Travel
Taking off
Meteor Education had a TMC in place when Kelley joined the company, she said, but since has replaced it. “The original plan was to possibly do an RFP,” she said. “We were using virtual card payments for hotel, and I got wind that one of the TMCs had created their own virtual card programme. It was an agency I already had a pretty high opinion of, and so when we started looking at everything that they could offer, we said just go ahead and send us a proposal.”
After a review of the TMC’s service offerings and pricing structure, Meteor made the decision to switch. “I wasn’t sure that a full RFP was really kind of the way to go because we are so small,” said Kelley. “It was pretty straightforward.”

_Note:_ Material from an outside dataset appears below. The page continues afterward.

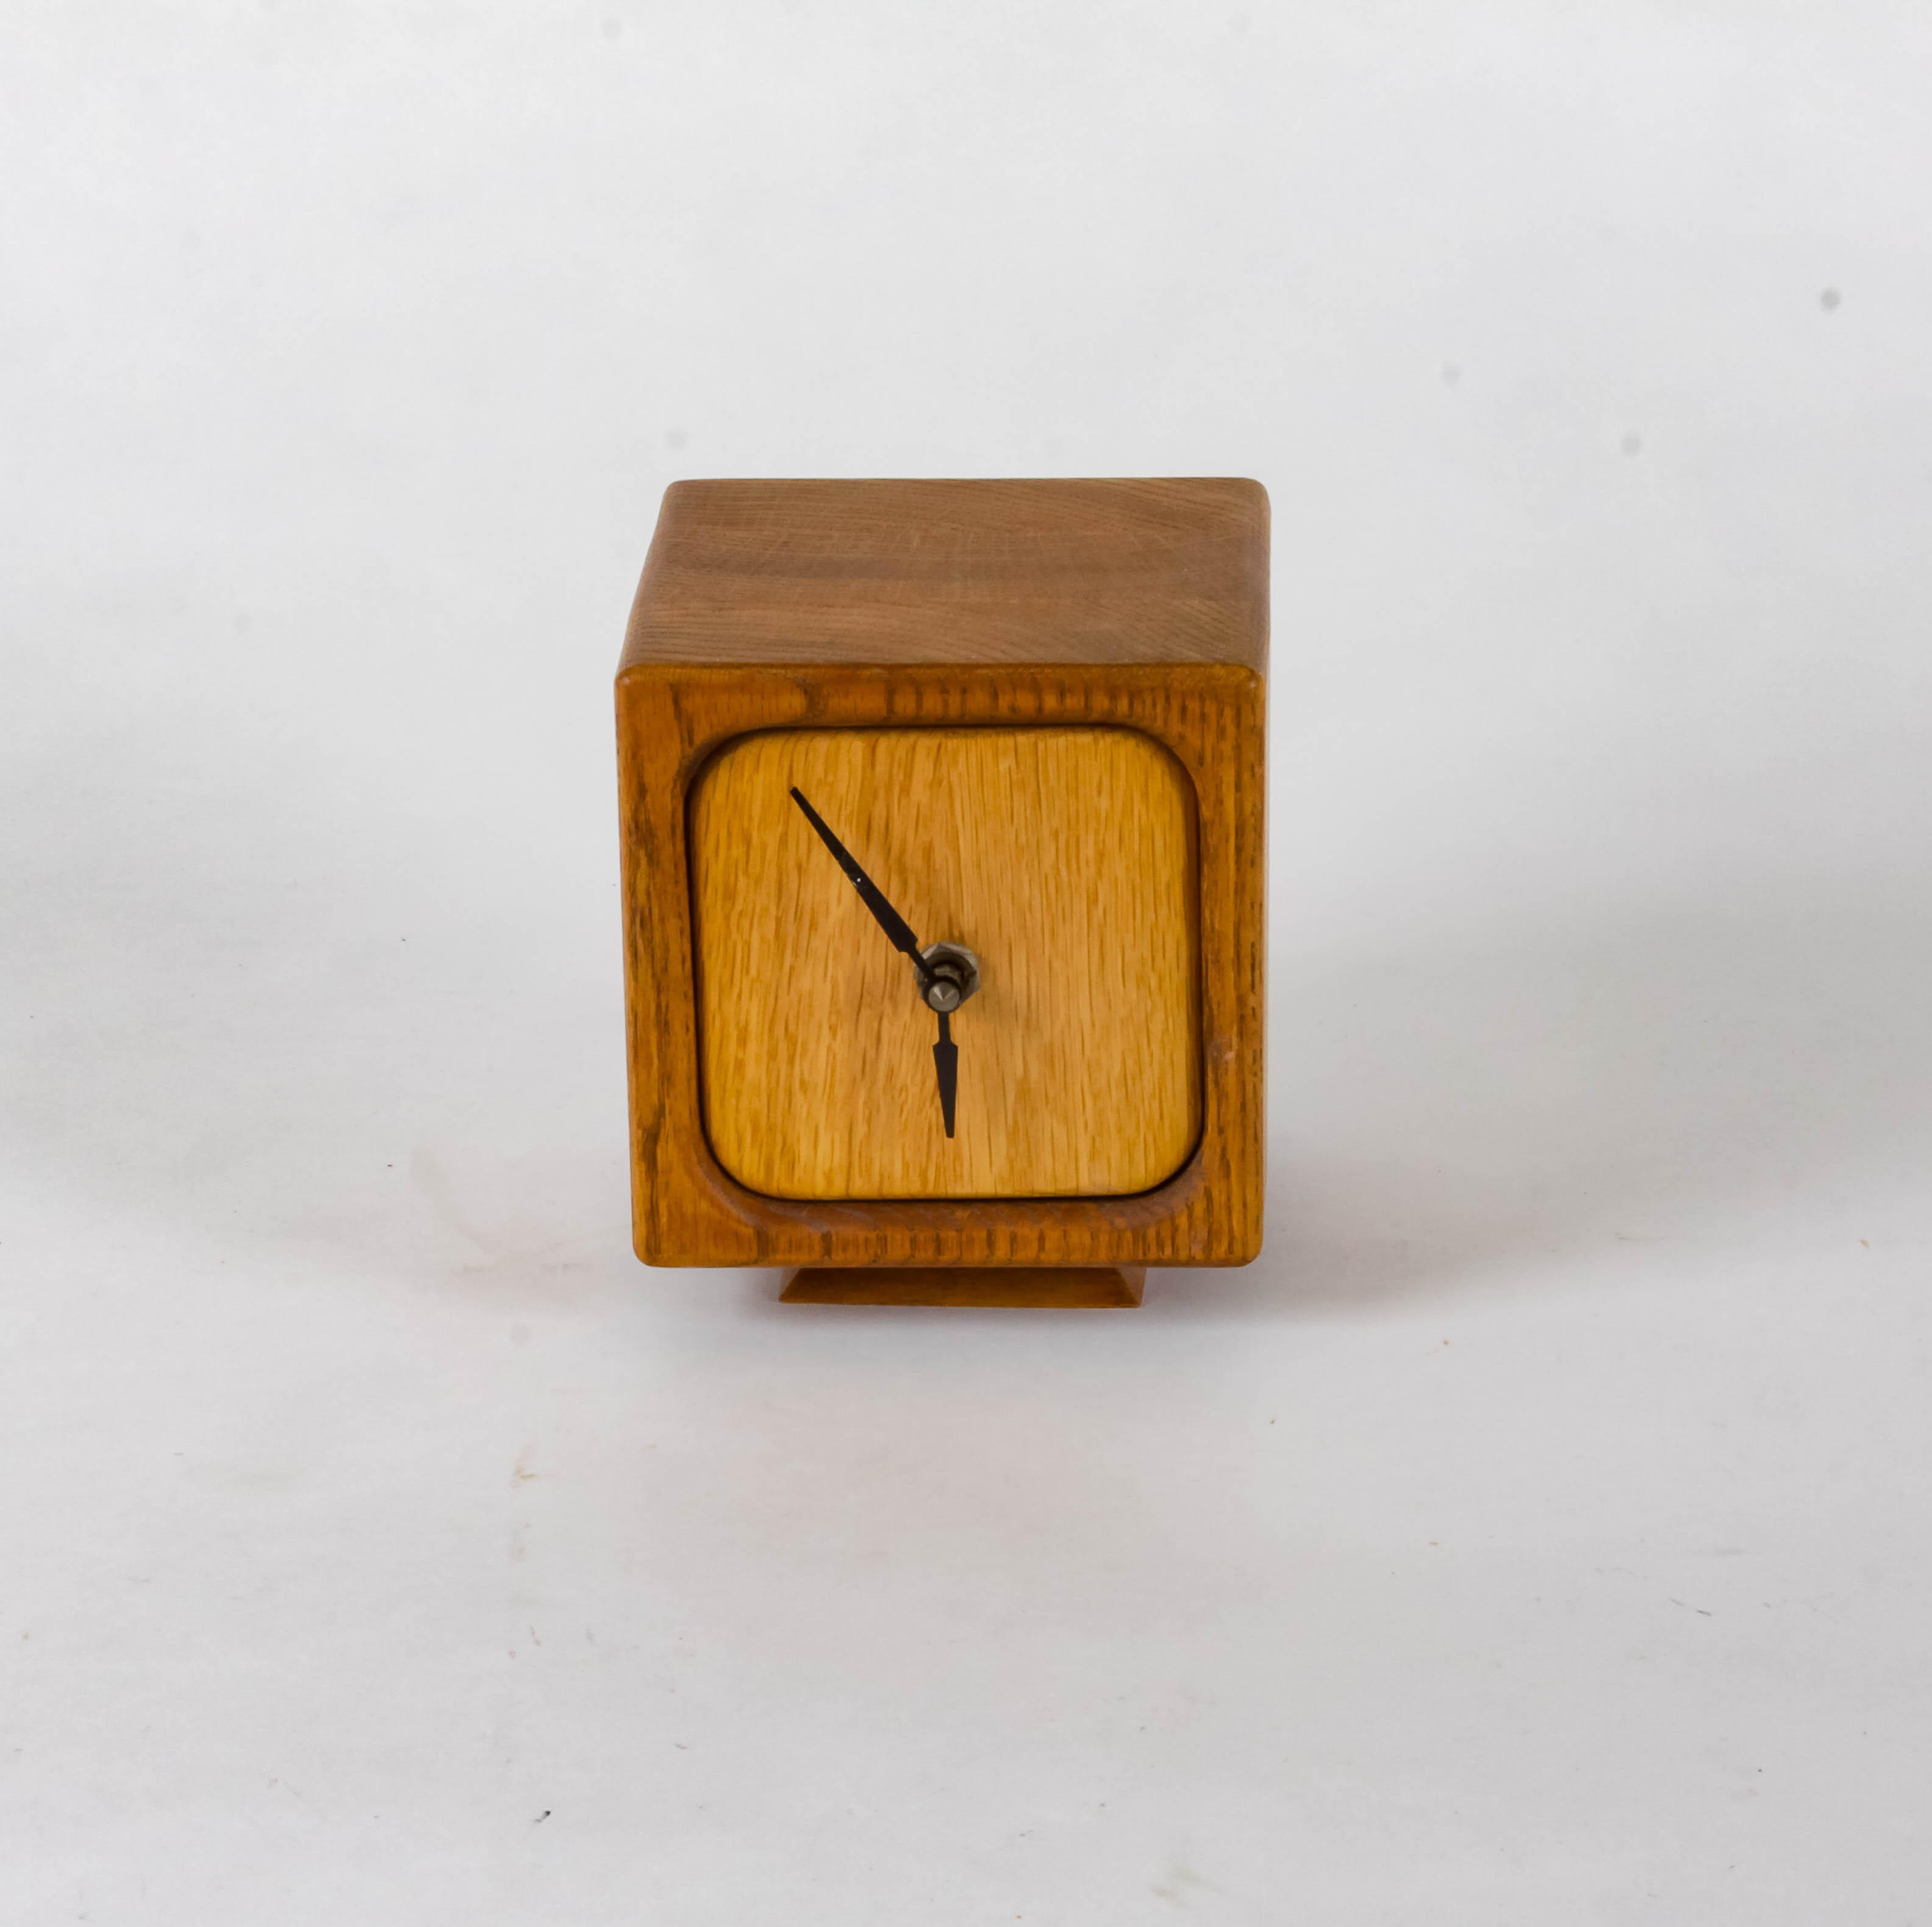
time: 5:53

Snap also had a TMC when it began growing internationally, Parham said, but wrapping in each country – with different cultures, currencies and sometimes policies – into the travel programme proved challenging and left him with the impression that, for SMEs, perhaps there is a better way.

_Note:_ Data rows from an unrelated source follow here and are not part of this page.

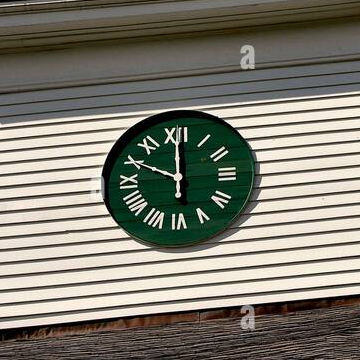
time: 10:00
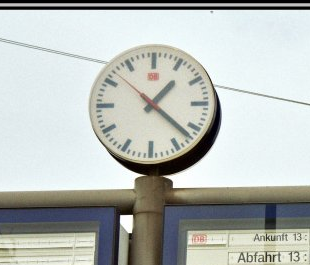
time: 1:21
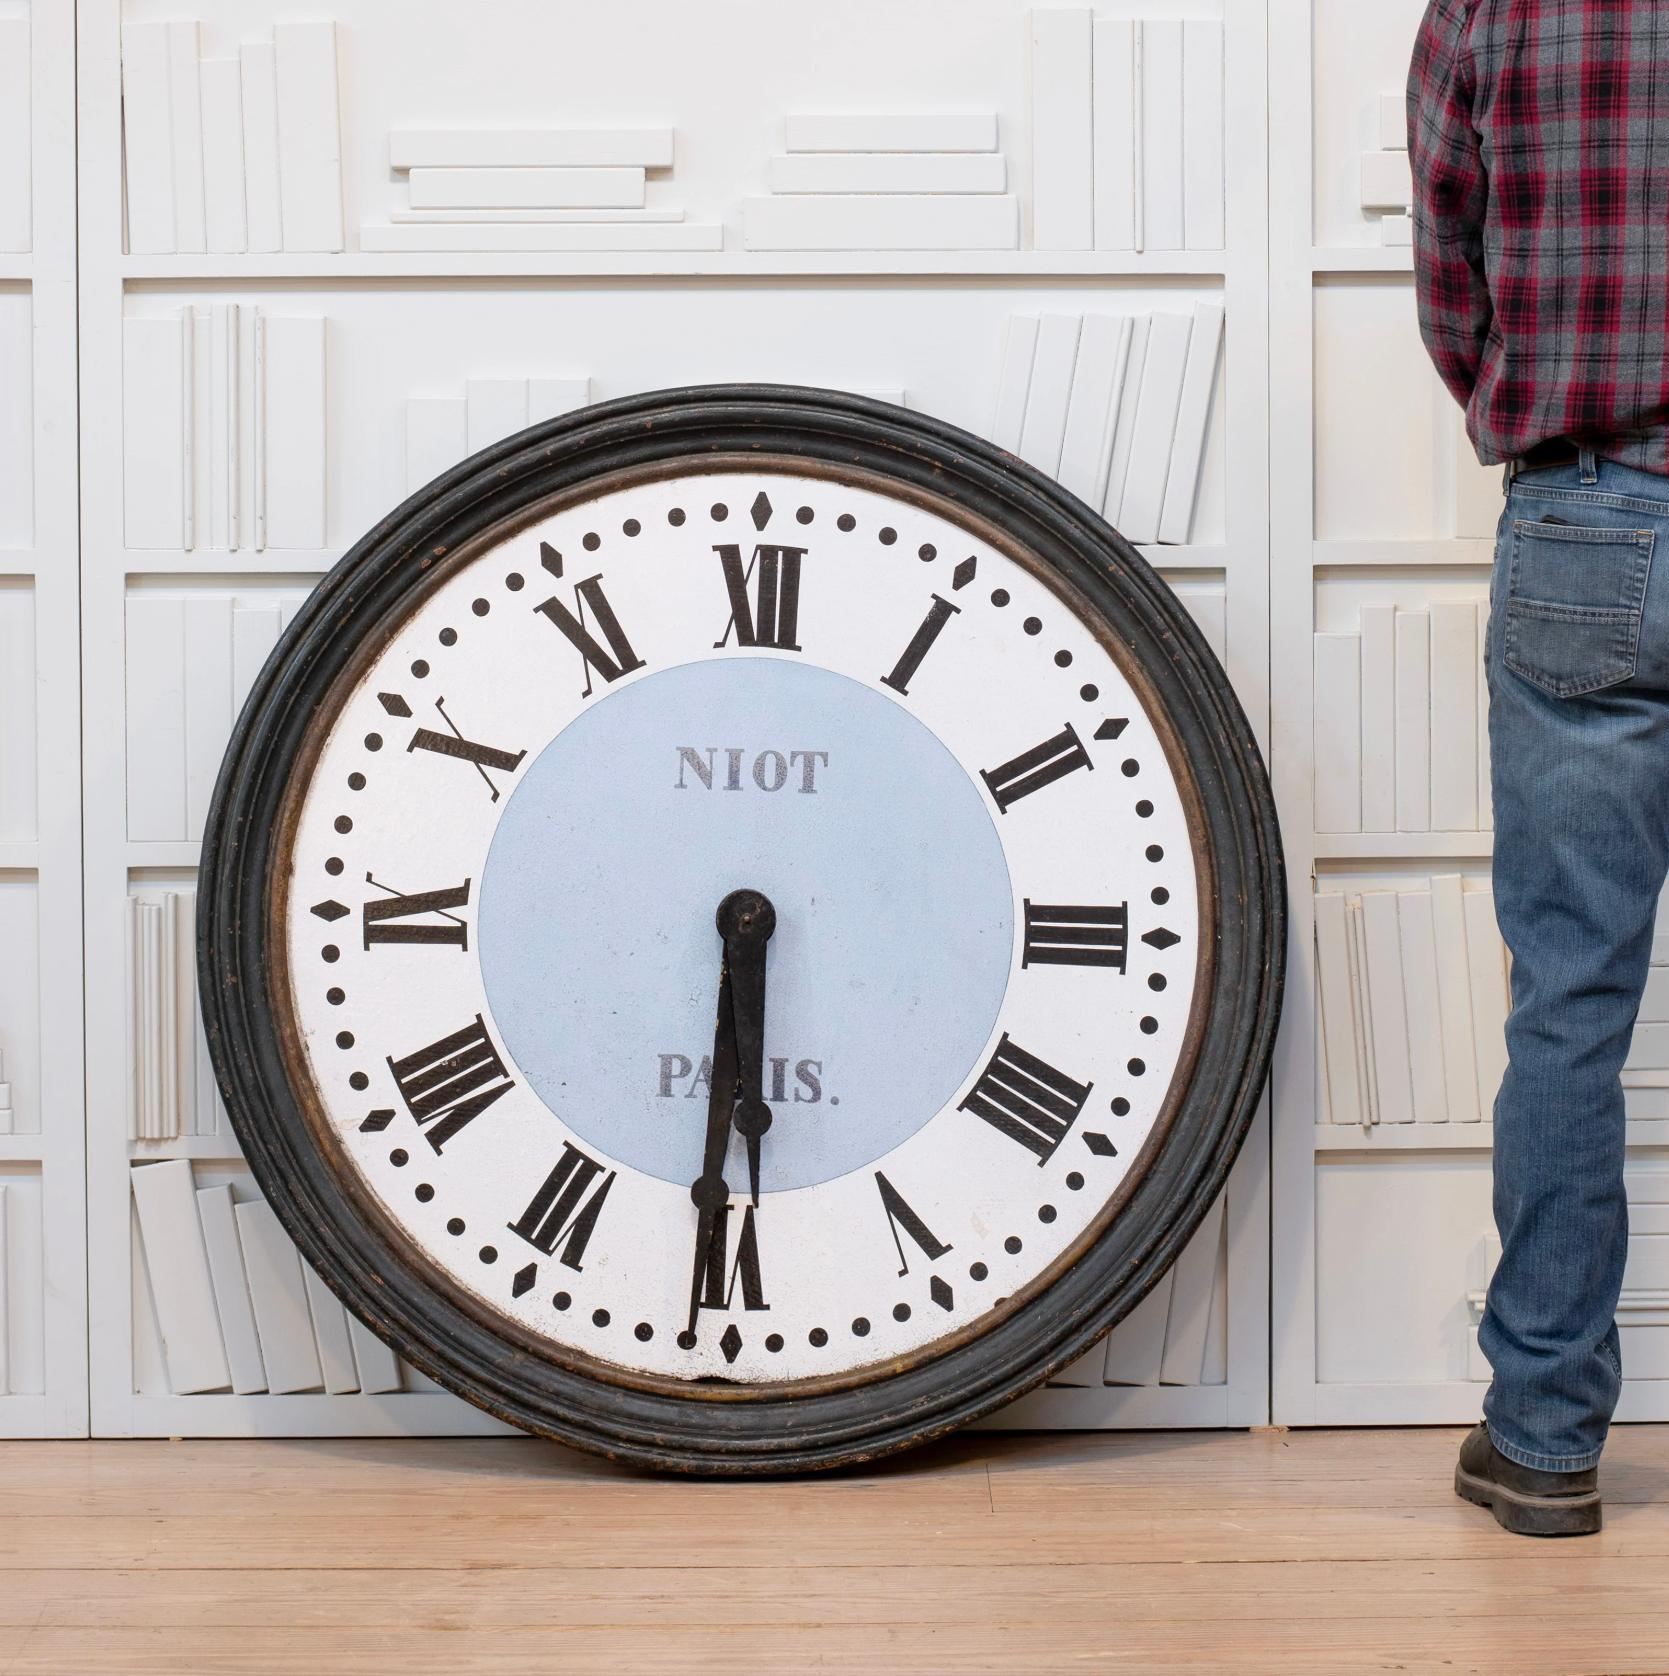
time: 5:30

“I’ve been doing this a long time, and I’ve always thought that, hey, we should always try to consolidate. We should try to keep everything under one TMC and one online booking tool, and that’s the way it goes,” said Parham. “After what I went through at Snap, the one takeaway was that there doesn’t necessarily have to be one TMC. You can set up regionals. With today’s technology… the reporting capabilities are out there.”